For ORFs with significant HMM matches, the size of the ORF and the E-value of the match is shown. The taxonomic families associated with the HMM data are also display above the graphic. An example of sequence 37 and its protein motifs is shown below.
Contigs can be sent to NCBI for a BLAST search by clicking thebutton. Many contigs derived from known viruses or non-viral sources will be assembled. It is necessary to BLAST significant contigs to ensure they are novel.
When a BLAST search is completed, a result table will be shown below the contig graphic. This table states the E-value, score, and identity of the viral sequences found on NCBI.
The E-values, score, and identities in the BLAST results indicate high quality matches. Knowing this we can interpret that these contigs do not represent novel viral genomes. However, they do not exist in our reference database in Virtool because they were not eliminated during the initial subtraction step of the NuVs workflow.
This sample contains Phaseolus vulgaris endornavirus as an internal control introduced during nucleic acid extraction. This explains the identification of Phaseolus vulgaris alphaendornavirus 2 in the sample.
Another contig has the following BLAST results:
The high E-value for the HMM match (0.39) indicates the capsid protein match is quite tenuous.
Additionally the BLAST results show that the contig is strongly related to Prunus dulcis (almond). The E-values for all accessions are zero and the scores and identities are relatively high.
This sample is from a Prunus host. The most likely source of this contig is the host genome.
This interpretation assumes that the Prunus dulcis sequences used to build the HMM reference are actually from the host. It is important to bear in mind that reference databases are not reliable and may contain viral nucleotide and protein sequences mis-annotated as originating from the host.
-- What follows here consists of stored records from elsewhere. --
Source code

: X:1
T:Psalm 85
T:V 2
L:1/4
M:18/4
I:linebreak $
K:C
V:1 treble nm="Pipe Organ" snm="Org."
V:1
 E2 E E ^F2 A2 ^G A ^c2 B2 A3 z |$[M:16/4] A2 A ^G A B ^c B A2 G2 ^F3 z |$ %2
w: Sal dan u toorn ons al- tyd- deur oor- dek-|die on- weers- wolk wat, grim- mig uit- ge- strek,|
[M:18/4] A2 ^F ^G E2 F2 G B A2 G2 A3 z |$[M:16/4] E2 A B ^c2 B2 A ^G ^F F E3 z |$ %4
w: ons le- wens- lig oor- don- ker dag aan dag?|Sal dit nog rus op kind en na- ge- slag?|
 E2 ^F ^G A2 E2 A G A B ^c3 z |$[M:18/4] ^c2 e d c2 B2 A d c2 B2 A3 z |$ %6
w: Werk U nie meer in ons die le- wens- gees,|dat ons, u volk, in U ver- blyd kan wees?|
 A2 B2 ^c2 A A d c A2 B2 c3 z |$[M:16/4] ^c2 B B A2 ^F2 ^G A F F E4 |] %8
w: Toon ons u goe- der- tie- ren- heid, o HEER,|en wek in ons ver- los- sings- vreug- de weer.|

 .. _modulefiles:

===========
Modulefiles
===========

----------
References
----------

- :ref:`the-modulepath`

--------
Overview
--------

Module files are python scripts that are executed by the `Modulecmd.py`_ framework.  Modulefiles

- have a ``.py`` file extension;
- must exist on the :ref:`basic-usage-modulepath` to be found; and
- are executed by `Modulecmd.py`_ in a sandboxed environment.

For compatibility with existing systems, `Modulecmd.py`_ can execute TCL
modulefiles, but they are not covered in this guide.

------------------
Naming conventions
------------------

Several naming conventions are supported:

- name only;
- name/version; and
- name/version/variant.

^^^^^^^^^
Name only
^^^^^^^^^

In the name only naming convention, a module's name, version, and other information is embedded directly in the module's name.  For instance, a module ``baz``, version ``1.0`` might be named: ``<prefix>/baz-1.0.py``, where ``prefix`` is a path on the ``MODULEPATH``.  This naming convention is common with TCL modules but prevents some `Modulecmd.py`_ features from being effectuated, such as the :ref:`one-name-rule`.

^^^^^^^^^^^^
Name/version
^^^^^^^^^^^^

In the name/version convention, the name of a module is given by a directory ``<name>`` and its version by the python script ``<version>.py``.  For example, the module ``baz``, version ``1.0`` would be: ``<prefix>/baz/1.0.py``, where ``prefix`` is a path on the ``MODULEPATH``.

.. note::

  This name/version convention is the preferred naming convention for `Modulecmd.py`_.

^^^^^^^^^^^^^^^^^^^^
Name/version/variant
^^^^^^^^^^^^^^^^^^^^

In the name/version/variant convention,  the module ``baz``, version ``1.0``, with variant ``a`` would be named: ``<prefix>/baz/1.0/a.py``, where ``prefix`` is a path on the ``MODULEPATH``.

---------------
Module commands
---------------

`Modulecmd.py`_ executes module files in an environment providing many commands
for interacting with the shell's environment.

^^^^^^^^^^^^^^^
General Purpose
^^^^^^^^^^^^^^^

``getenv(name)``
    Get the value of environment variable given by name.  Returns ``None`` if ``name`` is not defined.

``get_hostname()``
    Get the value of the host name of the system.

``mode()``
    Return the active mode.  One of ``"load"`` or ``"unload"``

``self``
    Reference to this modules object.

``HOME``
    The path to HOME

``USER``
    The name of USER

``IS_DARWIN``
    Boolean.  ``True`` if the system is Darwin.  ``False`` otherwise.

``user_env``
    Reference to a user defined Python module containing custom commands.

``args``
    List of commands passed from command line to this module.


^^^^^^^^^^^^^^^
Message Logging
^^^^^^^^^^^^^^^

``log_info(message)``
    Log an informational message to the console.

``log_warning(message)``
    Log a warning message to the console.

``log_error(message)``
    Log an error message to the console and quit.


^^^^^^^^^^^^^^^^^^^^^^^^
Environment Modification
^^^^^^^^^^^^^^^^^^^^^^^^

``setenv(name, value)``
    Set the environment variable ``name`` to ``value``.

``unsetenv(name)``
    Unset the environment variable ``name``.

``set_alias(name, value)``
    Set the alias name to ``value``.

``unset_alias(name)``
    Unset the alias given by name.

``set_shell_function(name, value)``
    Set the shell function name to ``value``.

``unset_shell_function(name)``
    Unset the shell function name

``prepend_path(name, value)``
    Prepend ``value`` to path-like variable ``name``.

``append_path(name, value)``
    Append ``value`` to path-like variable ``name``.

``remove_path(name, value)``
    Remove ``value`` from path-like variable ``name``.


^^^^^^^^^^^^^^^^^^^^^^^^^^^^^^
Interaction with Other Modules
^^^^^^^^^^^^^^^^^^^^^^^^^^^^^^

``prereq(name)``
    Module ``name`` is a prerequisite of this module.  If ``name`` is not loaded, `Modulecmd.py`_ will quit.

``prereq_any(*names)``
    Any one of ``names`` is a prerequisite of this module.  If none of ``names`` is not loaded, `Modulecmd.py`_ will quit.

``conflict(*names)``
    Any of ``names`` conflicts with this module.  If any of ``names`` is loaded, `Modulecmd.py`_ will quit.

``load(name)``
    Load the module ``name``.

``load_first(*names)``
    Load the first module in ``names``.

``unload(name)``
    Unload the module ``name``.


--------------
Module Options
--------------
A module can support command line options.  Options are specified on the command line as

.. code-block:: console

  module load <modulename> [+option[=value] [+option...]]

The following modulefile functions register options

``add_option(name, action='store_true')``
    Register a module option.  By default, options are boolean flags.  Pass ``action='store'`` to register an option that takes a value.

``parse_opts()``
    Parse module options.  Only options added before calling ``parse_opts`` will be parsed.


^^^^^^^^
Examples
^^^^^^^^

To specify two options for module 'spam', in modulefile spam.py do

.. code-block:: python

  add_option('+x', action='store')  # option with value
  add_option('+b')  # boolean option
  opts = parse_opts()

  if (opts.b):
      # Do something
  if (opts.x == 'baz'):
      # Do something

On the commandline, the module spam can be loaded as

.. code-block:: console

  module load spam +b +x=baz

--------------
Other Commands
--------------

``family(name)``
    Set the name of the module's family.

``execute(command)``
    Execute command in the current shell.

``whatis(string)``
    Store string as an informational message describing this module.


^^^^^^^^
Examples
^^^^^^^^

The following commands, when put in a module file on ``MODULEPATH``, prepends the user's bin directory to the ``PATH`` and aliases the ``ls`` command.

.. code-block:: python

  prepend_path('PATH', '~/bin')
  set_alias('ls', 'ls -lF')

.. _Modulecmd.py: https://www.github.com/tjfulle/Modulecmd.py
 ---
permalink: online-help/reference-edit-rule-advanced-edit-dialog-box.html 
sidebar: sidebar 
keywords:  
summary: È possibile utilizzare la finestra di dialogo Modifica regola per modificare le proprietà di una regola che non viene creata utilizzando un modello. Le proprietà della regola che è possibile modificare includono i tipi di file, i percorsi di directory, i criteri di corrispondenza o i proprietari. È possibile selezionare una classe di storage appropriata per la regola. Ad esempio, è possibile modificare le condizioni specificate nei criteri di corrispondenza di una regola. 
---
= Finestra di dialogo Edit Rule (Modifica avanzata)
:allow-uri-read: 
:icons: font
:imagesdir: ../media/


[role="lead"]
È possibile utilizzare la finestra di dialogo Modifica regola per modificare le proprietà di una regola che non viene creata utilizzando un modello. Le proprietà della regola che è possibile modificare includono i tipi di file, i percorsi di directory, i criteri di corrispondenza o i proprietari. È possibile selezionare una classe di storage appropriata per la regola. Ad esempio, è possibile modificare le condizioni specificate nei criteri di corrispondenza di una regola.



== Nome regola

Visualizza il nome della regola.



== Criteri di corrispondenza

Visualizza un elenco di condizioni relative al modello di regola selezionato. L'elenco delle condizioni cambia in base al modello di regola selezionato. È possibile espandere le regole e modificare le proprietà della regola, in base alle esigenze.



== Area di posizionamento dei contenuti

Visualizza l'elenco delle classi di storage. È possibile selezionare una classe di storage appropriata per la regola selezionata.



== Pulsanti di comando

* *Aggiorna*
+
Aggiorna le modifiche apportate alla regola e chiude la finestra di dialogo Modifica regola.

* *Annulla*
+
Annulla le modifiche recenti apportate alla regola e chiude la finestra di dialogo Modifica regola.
The result view below suggests a potential novel virus.
The HMM match has a very low E-value of 5e-96 indicating a strong match.
The NCBI BLAST results suggest that this contig could represent a novel virus. There are significant BLAST hits to known viruses (eg. Nectarine marafivirus M), however the identities are low (0.73 - 0.76). This low identity suggests that this contig may represent a virus the is novel but significantly dissimilar to related known viruses.
Additionally, this sample is isolated from a Prunus host and Nectarine marafivirus M is not known to infect Prunus species. Because the size of the sequence is large (6382 bp) it is worth assembling to discover more about the viral genome.
This contig represents likely bacterial contamination from the field or laboratory:
The BLAST results for this contig show hits for several bacterial species all with identities 1.00. Based on their scores, they are all very similar matches. Knowing that these bacterial species are not commonly found in plants, specifically in Malus, this is most likely a case of contamination.
The following contig demonstrates contamination from a lab technician or field collector:
The E-value for the HMM match is very weak indicating that the annotation is very unreliable.
Further, the BLAST results for this contig reveal strong matches to Homo sapiens (human) and Pan troglodytes (chimpanzee). Given this information, this is very likely a case of human contamination.
If a suspicious result is found during interpretation of NuVs results, it is important to further characterize the sequence using other bioinformatic tools and the help of a bioinformatician. NuVs makes a best effort to detect potential novel viral sequences in an automated manner. Further manual work is almost always required to produce a full-length genome sequence.
In the common case that new variants of known viruses are found, adding them to a virus reference in Virtool will be beneficial for future runs using Pathoscope. Doing so will save time analyzing data as more sequence information will be available and will also present users with more accurate results.